In the past, Pope Francis has carefully tried to avoid the divisive topic of sexual abuse in the Catholic Church, and victims have noticed.
"That should have been priority No. 1," said Bassam Haddad, a sexual abuse victim from North Andover, Massachusetts. "Not going around doing what he's doing like a rock star."
At the start of the pope's trip to the U.S., he did address the sexual abuse scandal head-on - but in that speech, he praised American bishops for being courageous in their handling of the scandal, with no mention of victims.

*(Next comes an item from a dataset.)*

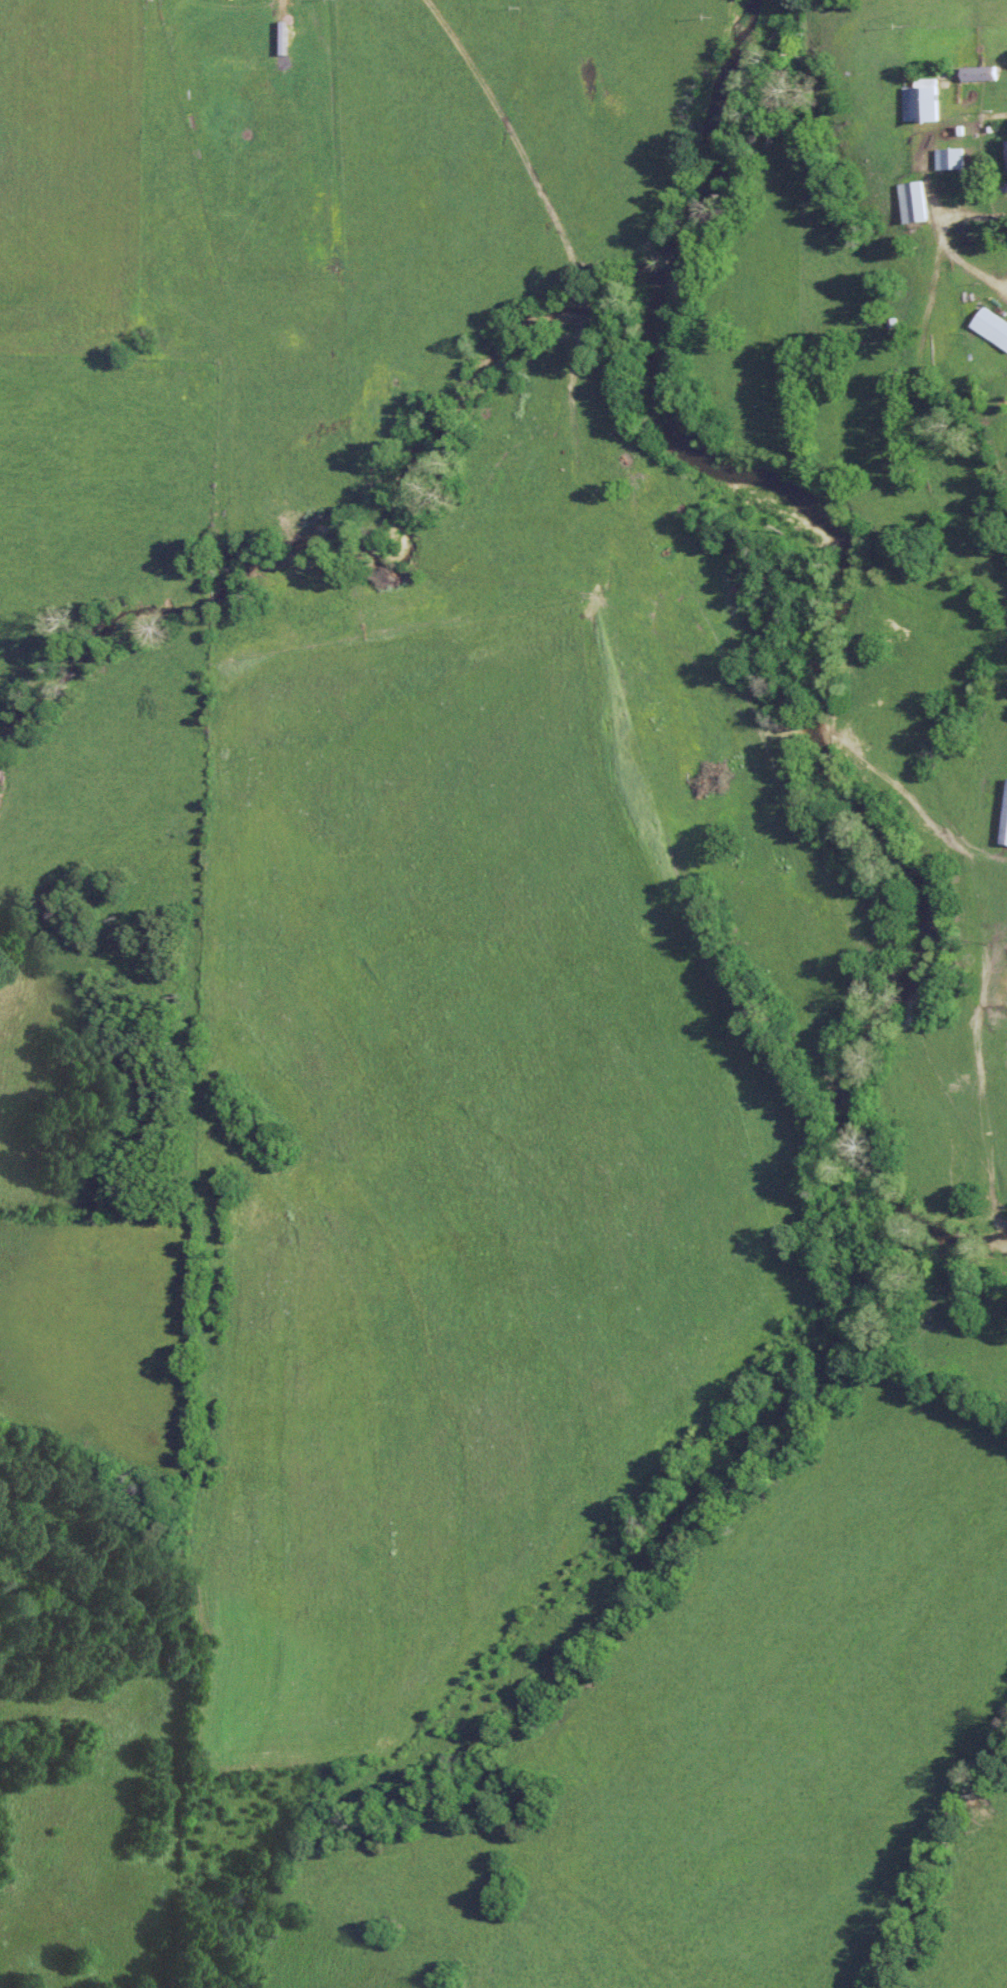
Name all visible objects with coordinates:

"For him to turn around and praise the bishops for their courageous actions really put people into a tailspin," said Eileen Doherty of BishopAccountability.org. "It was revictimizing people."
But after meeting with clergy sexual assault victims, he spoke off script in a different, apologetic tone.

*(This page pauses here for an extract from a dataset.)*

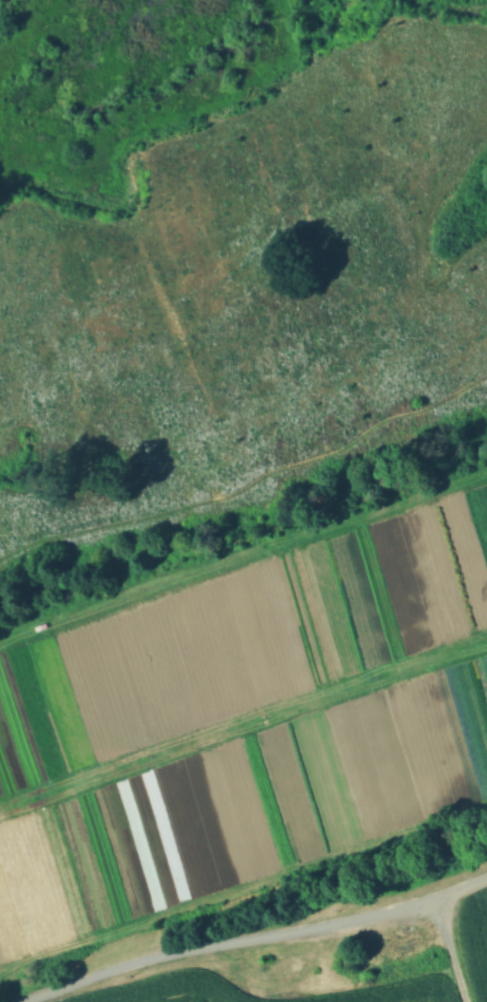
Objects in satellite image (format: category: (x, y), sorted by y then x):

"For the sexual abuse of children, these cannot be maintained in secret," the pope said, according to a translation.
Pope France vowed to end the secrecy exposed when when the scandal erupted in the Boston area in the early 2000s.
"For him to come out now and act like it's the first time he's heard of it and decide to address it - while it's a positive, it's still insulting that it takes this long to hear any positive direction," said Alexa MacPherson, who said she was abused for years by her priest.
MacPherson received a settlement from the church, but the priest was never criminally prosecuted.
"If he really wanted to drop the gavel, he could have got rid of any priest that did this stuff," said Haddad, who said he was abused for years by his priest, as well.
The church denied Haddad's claim and the priest was relocated to Lebanon.
"He's not going to do anything - nothing. He's going to say it, he's going to tell everybody, 'I will, I will, I will.' Until I see it happen," Haddad says, he will not believe it.